Pyper helps to explain the nuances. On one play, Mykhailiuk is able to run the baseline and read the defense, picking which teammates' screens to use to get himself the most open; this "floppy" set is something Kentucky runs often.

"Sometimes when I'm hot or we need a three, coach trusts me, so we're going to run that play," Mykhailiuk said.

There's another set where Mykhailiuk sets a ball screen for Devonté Graham, then gets another screen from teammate Silvio De Sousa to get open. The Houston Rockets run something similar to get forward Ryan Anderson open threes.

Then there are two other plays where Mykhailiuk fakes ball screens before relocating quickly to the three-point line. Pyper has seen a similar pick-and-pop action with KU before, but that was with Perry Ellis.

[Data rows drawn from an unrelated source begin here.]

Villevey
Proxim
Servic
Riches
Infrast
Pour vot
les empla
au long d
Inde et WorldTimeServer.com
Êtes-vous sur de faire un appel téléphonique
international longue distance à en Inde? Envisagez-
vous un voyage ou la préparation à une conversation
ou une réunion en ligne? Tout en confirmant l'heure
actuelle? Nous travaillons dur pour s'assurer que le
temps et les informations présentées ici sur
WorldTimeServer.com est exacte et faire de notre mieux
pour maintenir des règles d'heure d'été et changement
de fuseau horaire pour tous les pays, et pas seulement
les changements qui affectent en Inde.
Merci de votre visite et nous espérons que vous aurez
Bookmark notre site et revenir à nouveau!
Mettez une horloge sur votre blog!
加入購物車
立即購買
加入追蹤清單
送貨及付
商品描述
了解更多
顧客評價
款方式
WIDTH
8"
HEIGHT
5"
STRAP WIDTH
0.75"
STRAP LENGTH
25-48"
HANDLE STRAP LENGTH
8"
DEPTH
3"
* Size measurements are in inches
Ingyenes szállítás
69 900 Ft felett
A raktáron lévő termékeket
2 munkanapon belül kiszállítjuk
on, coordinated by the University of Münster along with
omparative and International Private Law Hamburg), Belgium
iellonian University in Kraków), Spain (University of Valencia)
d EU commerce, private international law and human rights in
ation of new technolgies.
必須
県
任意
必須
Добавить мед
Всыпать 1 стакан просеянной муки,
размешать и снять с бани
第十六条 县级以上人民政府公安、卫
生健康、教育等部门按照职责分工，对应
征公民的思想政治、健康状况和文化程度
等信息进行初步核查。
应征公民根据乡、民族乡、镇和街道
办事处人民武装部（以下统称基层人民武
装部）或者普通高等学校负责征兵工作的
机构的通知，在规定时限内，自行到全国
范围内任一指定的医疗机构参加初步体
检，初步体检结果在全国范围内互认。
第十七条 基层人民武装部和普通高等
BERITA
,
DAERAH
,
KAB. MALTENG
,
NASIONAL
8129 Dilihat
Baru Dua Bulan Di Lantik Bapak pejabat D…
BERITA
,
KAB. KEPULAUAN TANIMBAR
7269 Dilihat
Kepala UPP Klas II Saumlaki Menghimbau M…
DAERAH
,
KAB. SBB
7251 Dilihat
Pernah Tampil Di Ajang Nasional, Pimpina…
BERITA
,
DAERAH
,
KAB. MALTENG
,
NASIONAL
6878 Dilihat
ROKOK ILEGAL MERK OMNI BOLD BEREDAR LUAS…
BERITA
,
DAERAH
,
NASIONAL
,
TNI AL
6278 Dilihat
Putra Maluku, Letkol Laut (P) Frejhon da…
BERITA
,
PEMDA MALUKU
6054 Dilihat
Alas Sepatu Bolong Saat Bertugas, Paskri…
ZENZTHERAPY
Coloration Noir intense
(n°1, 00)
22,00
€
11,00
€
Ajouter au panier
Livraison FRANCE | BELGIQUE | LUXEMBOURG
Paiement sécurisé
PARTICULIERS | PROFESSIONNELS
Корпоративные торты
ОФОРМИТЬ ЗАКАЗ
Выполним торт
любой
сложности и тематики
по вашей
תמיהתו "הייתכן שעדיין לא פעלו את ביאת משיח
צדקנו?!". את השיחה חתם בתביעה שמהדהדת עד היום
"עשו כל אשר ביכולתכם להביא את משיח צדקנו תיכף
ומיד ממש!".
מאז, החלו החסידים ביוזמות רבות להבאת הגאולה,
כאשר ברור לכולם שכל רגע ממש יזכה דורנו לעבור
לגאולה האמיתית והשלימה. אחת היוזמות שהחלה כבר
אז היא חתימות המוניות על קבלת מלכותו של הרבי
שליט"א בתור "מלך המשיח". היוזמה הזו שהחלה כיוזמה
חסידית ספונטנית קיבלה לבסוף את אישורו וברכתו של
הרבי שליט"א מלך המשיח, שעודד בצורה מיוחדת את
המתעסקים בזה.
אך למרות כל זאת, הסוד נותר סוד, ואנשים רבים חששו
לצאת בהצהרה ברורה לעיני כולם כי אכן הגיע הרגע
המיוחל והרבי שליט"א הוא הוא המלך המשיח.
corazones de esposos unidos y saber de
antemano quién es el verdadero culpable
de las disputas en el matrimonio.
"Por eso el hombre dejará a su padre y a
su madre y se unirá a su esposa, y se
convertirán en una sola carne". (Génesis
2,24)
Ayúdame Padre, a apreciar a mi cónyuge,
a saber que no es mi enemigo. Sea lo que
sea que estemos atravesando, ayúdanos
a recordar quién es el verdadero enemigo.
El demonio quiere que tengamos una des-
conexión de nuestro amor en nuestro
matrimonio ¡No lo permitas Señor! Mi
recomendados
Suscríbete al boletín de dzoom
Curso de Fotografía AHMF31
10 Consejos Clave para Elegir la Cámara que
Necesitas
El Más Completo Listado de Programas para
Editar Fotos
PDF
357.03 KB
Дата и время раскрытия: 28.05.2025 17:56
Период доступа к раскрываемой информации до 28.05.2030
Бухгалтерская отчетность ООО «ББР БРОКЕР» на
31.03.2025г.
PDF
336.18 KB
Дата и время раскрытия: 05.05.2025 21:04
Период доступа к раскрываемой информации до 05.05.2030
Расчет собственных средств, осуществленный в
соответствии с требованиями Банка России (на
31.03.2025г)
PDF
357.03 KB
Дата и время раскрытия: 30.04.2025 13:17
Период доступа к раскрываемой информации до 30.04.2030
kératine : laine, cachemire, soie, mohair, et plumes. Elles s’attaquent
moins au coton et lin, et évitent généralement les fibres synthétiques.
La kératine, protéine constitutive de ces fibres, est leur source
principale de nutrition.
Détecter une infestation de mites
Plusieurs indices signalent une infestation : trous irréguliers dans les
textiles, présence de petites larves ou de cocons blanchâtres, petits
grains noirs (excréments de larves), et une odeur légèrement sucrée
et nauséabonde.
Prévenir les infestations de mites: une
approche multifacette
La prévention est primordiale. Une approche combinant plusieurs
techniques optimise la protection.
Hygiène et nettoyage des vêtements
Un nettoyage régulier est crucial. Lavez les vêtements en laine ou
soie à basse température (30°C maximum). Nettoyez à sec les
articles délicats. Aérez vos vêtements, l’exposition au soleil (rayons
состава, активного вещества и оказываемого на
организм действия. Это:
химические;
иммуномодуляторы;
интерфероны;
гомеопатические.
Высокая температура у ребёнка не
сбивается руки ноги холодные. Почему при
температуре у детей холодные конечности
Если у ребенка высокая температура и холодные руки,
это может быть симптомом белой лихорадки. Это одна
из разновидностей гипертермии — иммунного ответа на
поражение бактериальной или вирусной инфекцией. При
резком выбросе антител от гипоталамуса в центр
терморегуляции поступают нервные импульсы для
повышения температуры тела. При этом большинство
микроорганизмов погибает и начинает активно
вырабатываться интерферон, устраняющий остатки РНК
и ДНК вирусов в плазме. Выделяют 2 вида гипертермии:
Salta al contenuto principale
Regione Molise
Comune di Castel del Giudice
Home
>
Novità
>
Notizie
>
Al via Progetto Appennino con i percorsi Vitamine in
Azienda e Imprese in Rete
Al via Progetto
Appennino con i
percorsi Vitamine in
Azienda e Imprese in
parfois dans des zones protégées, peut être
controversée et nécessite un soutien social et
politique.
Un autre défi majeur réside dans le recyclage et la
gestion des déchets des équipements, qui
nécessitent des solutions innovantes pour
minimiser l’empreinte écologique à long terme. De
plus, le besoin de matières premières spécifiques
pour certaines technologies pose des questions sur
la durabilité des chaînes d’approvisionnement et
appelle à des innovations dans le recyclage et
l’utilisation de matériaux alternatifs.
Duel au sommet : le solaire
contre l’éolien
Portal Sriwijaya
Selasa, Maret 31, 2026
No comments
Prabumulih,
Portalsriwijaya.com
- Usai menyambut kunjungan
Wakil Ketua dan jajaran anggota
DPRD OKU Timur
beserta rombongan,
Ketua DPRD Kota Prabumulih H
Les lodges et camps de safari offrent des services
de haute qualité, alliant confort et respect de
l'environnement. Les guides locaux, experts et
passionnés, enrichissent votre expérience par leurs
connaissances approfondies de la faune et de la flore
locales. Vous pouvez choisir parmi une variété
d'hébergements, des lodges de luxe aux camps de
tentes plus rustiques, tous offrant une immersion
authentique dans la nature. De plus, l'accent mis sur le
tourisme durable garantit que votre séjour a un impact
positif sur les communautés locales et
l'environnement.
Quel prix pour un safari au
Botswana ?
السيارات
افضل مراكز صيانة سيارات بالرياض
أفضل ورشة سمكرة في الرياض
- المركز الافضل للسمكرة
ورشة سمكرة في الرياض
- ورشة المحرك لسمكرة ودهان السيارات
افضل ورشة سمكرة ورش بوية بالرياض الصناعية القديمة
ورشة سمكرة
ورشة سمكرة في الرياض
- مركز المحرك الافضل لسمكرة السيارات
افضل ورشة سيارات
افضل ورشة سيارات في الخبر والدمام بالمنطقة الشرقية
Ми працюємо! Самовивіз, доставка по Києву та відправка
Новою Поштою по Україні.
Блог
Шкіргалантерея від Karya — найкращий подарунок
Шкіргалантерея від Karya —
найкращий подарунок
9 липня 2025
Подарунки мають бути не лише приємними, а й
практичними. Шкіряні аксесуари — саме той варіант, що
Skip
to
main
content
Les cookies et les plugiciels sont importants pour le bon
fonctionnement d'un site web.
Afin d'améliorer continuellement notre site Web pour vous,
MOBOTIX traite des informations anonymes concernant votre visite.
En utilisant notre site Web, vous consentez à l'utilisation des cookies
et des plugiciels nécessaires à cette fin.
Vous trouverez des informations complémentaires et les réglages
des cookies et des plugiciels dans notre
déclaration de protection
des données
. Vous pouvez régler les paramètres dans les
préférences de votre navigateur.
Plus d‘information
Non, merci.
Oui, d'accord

Opponents might be willing to let Ellis shoot an unguarded mid-range shot in those instances. It's tougher, though, to ignore Mykhailiuk on the perimeter when he's attempting an open three.

"It just puts so much pressure on the defense right away," Pyper said.

These sorts of offensive changes are part of the reason Mykhailiuk has a chance to accomplish something significant Friday against Clemson.

Mykhailiuk — with 46-percent accuracy — has hit 110 threes this year, which is one away from tying KU's single-season record set by Terry Brown in 1991.

"It would just be an honor to be a part of history," Mykhailiuk said.

From a big-picture view, Mykhailiuk has played an important role in KU's offensive success this season.

When Mykhailiuk gets an unguarded spot-up attempt, KU scores 1.75 points per possession, according to Synergy Sports Technology. That ranks No. 1 in the nation among players with at least 50 tries.

"He's going to go down as one of the best shooters we've had for sure," Townsend said.

Not bad for a player whose shooting was in question just three seasons ago.

"I think all of (the work) has paid off," Mykhailiuk said. "I just keep shooting the ball whenever I'm open."